Disclaimer: I'm a software engineer trying to use mathematics to solve a problem. I only have a shallow understanding of (abstract) algebra. My terminology will probably be wrong. Please be gentle.
I'm at the "Is this even possible stage?" of this idea/question.
Given a set of generators $\{a, b, c\}$, is there a non-Abelian algebra, such as quaternion multiplication, such that given a value $x$ that is the product of the generators, one can deduce something about the sequence of values that resulted in $x$?
There is an important constraint:
- $x$ is a prefix of a sequence that has a recursive grammar, using a quasi-regular expression syntax: $L = a(L|\epsilon)b(L|\epsilon)c$.
E.g. a full sequence is $a \cdot b \cdot a \cdot b \cdot c \cdot c$, and I'm interested in the prefix $a \cdot b \cdot a \cdot b \cdot c = x$.
I know what $x$ is. What I want to know from $x$ is whether it resulted from that sequence, or from say, $a \cdot a \cdot b \cdot c$.

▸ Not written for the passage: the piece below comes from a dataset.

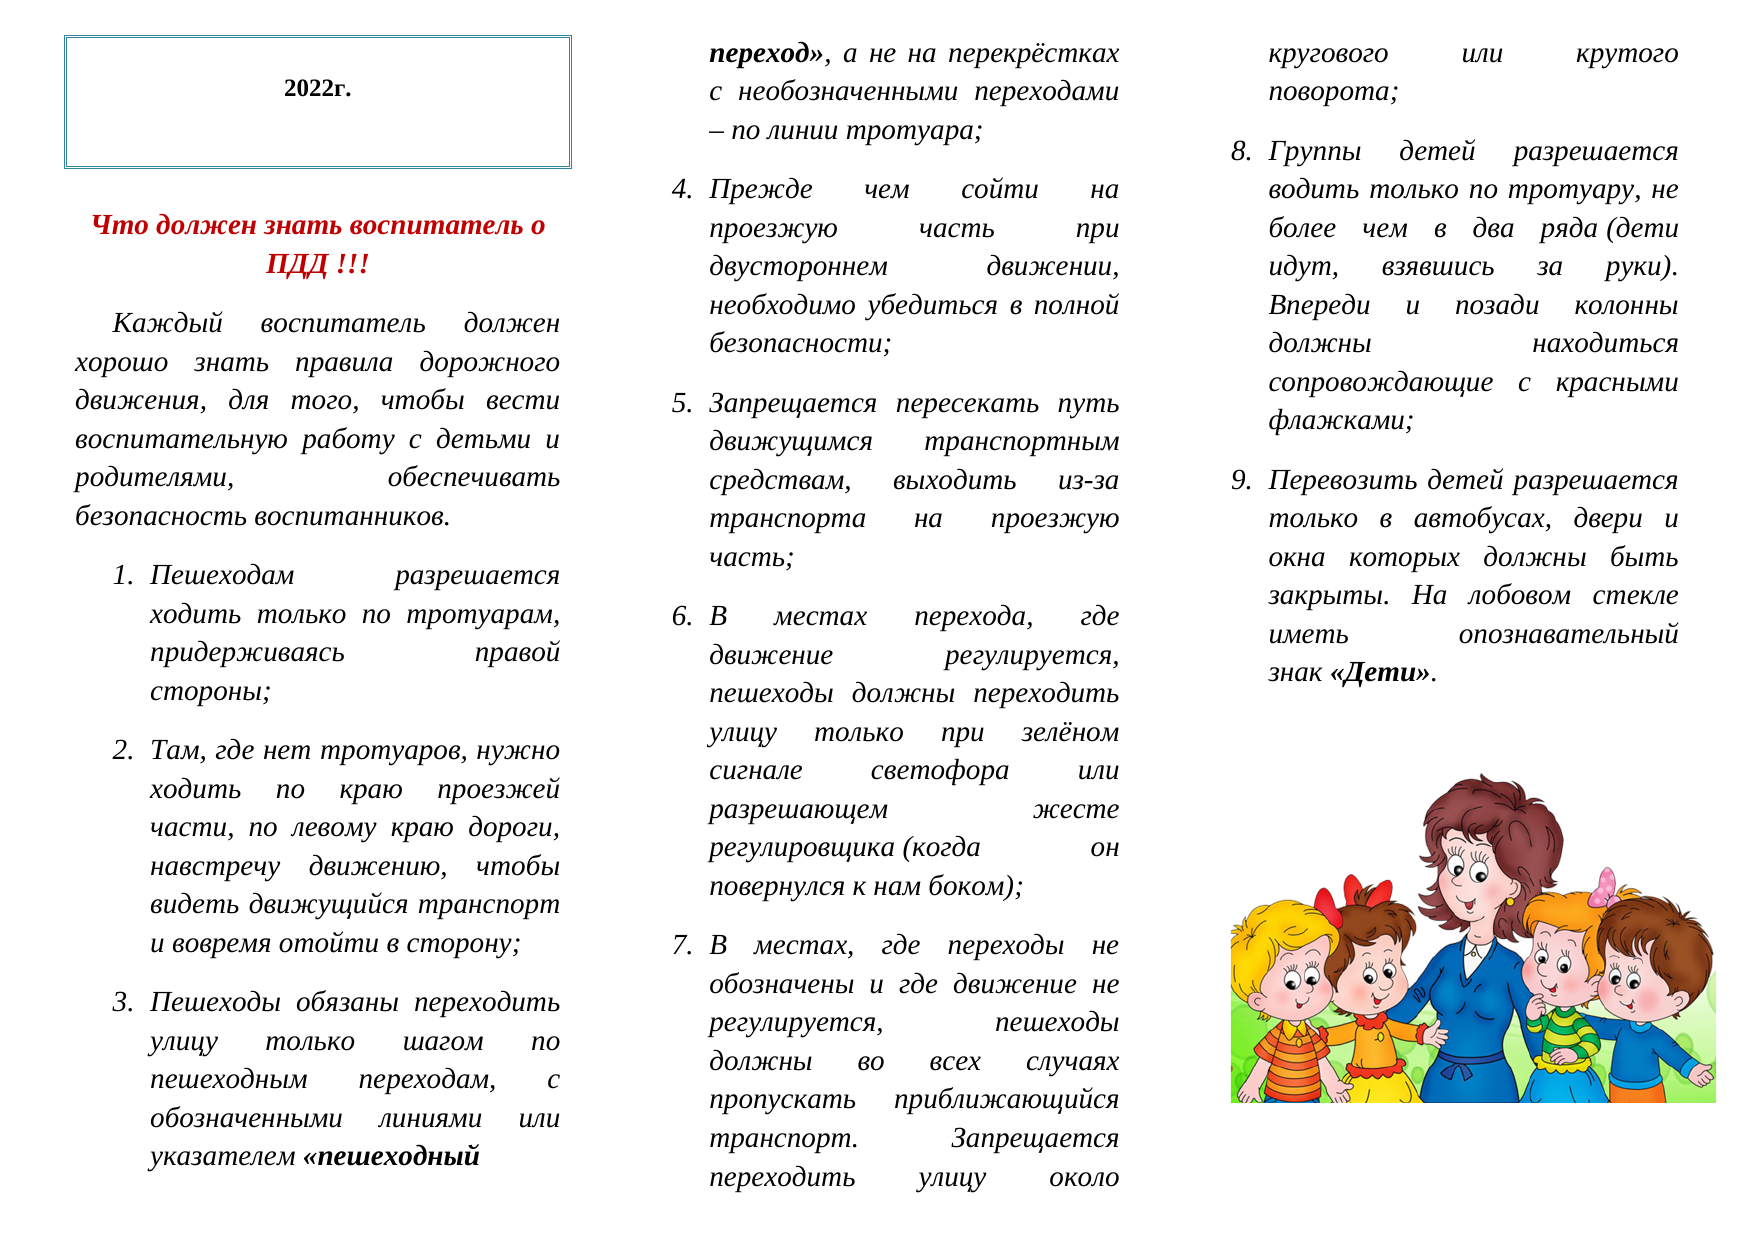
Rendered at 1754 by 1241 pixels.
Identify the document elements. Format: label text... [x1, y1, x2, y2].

Or to put it more specifically, can I deduce from $x$ and the knowledge of the structure/grammar of the equation, what the next value must be after any given $c$? Is it an $a$ or a $b$ next? It is determined by the grammar, right? I.e., if you had the prefix, you could tell what comes after every $c$. Can the prefix be 'encoded' into $x$?
I did some experimentation with quaternions letting $a = (1, 1, 0, 0), b = (1, 0, 1, 0), c = (1, 0, 0, 1)$, and hit a failure with two prefixes of different sequences. That is:
$ a \cdot b \cdot a \cdot b \cdot a \cdot b \cdot c = a \cdot a \cdot b \cdot a \cdot a \cdot b \cdot c = (-8, 0, 0, -8)$
but the left-hand prefix is followed by a $c$ whereas the right-hand prefix is followed by a $b$.
I was disappointed. So I tried letting $b = (-1, 0, 1, 0)$ and then each prefix evaluated to a different number. OK, that's nice, but now I need someone who really understands this stuff theoretically to tell me whether this is a fool's errand and it's not possible to encode an arbitrary amount of structure into a single number no matter how many dimensions it has, or tell me that it is possible and preferably how.
Any suggestions for improving this question (including the title) are welcome. Thank you for reading my amateur question!
PS. Even though this is probably the undecidable word problem, how much information can be extracted from such a value $x$? Presumably one can deduce the powers that the generators were raised to by simply dividing $x$ by a generator if the generators are prime, but is there anything else?